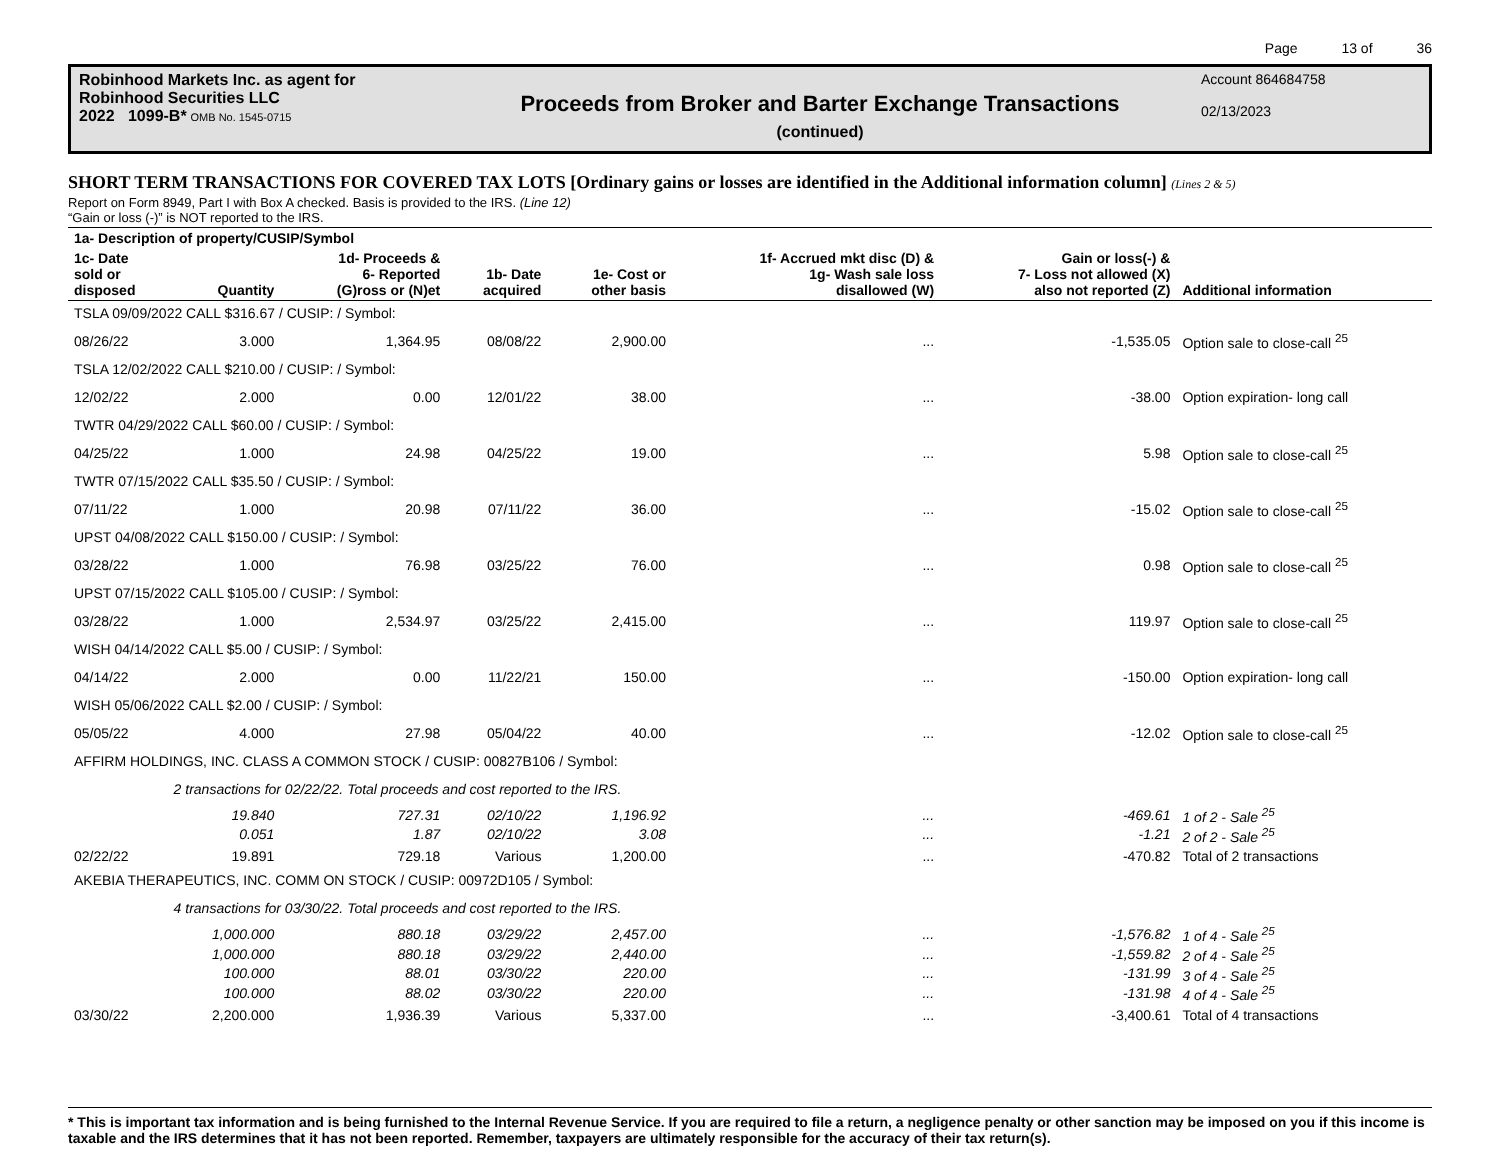Page 13 of 36
Robinhood Markets Inc. as agent for
Robinhood Securities LLC
2022 1099-B* OMB No. 1545-0715
Proceeds from Broker and Barter Exchange Transactions
(continued)
Account 864684758
02/13/2023
SHORT TERM TRANSACTIONS FOR COVERED TAX LOTS [Ordinary gains or losses are identified in the Additional information column] (Lines 2 & 5)
Report on Form 8949, Part I with Box A checked. Basis is provided to the IRS. (Line 12)
“Gain or loss (-)” is NOT reported to the IRS.
| 1a- Description of property/CUSIP/Symbol | | | | | | | |
| --- | --- | --- | --- | --- | --- | --- | --- |
| 1c- Date sold or disposed | Quantity | 1d- Proceeds & 6- Reported (G)ross or (N)et | 1b- Date acquired | 1e- Cost or other basis | 1f- Accrued mkt disc (D) & 1g- Wash sale loss disallowed (W) | Gain or loss(-) & 7- Loss not allowed (X) also not reported (Z) | Additional information |
| TSLA 09/09/2022 CALL $316.67 / CUSIP: / Symbol: | | | | | | | |
| 08/26/22 | 3.000 | 1,364.95 | 08/08/22 | 2,900.00 | ... | -1,535.05 | Option sale to close-call <sup>25</sup> |
| TSLA 12/02/2022 CALL $210.00 / CUSIP: / Symbol: | | | | | | | |
| 12/02/22 | 2.000 | 0.00 | 12/01/22 | 38.00 | ... | -38.00 | Option expiration- long call |
| TWTR 04/29/2022 CALL $60.00 / CUSIP: / Symbol: | | | | | | | |
| 04/25/22 | 1.000 | 24.98 | 04/25/22 | 19.00 | ... | 5.98 | Option sale to close-call <sup>25</sup> |
| TWTR 07/15/2022 CALL $35.50 / CUSIP: / Symbol: | | | | | | | |
| 07/11/22 | 1.000 | 20.98 | 07/11/22 | 36.00 | ... | -15.02 | Option sale to close-call <sup>25</sup> |
| UPST 04/08/2022 CALL $150.00 / CUSIP: / Symbol: | | | | | | | |
| 03/28/22 | 1.000 | 76.98 | 03/25/22 | 76.00 | ... | 0.98 | Option sale to close-call <sup>25</sup> |
| UPST 07/15/2022 CALL $105.00 / CUSIP: / Symbol: | | | | | | | |
| 03/28/22 | 1.000 | 2,534.97 | 03/25/22 | 2,415.00 | ... | 119.97 | Option sale to close-call <sup>25</sup> |
| WISH 04/14/2022 CALL $5.00 / CUSIP: / Symbol: | | | | | | | |
| 04/14/22 | 2.000 | 0.00 | 11/22/21 | 150.00 | ... | -150.00 | Option expiration- long call |
| WISH 05/06/2022 CALL $2.00 / CUSIP: / Symbol: | | | | | | | |
| 05/05/22 | 4.000 | 27.98 | 05/04/22 | 40.00 | ... | -12.02 | Option sale to close-call <sup>25</sup> |
| AFFIRM HOLDINGS, INC. CLASS A COMMON STOCK / CUSIP: 00827B106 / Symbol: | | | | | | | |
| | 2 transactions for 02/22/22. Total proceeds and cost reported to the IRS. | | | | | | |
| | 19.840 | 727.31 | 02/10/22 | 1,196.92 | ... | -469.61 | 1 of 2 - Sale <sup>25</sup> |
| | 0.051 | 1.87 | 02/10/22 | 3.08 | ... | -1.21 | 2 of 2 - Sale <sup>25</sup> |
| 02/22/22 | 19.891 | 729.18 | Various | 1,200.00 | ... | -470.82 | Total of 2 transactions |
| AKEBIA THERAPEUTICS, INC. COMM ON STOCK / CUSIP: 00972D105 / Symbol: | | | | | | | |
| | 4 transactions for 03/30/22. Total proceeds and cost reported to the IRS. | | | | | | |
| | 1,000.000 | 880.18 | 03/29/22 | 2,457.00 | ... | -1,576.82 | 1 of 4 - Sale <sup>25</sup> |
| | 1,000.000 | 880.18 | 03/29/22 | 2,440.00 | ... | -1,559.82 | 2 of 4 - Sale <sup>25</sup> |
| | 100.000 | 88.01 | 03/30/22 | 220.00 | ... | -131.99 | 3 of 4 - Sale <sup>25</sup> |
| | 100.000 | 88.02 | 03/30/22 | 220.00 | ... | -131.98 | 4 of 4 - Sale <sup>25</sup> |
| 03/30/22 | 2,200.000 | 1,936.39 | Various | 5,337.00 | ... | -3,400.61 | Total of 4 transactions |
* This is important tax information and is being furnished to the Internal Revenue Service. If you are required to file a return, a negligence penalty or other sanction may be imposed on you if this income is taxable and the IRS determines that it has not been reported. Remember, taxpayers are ultimately responsible for the accuracy of their tax return(s).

.....

Exercise
Give the count of lines in the material containing "WISH". The reply is that number alone.

Output below
2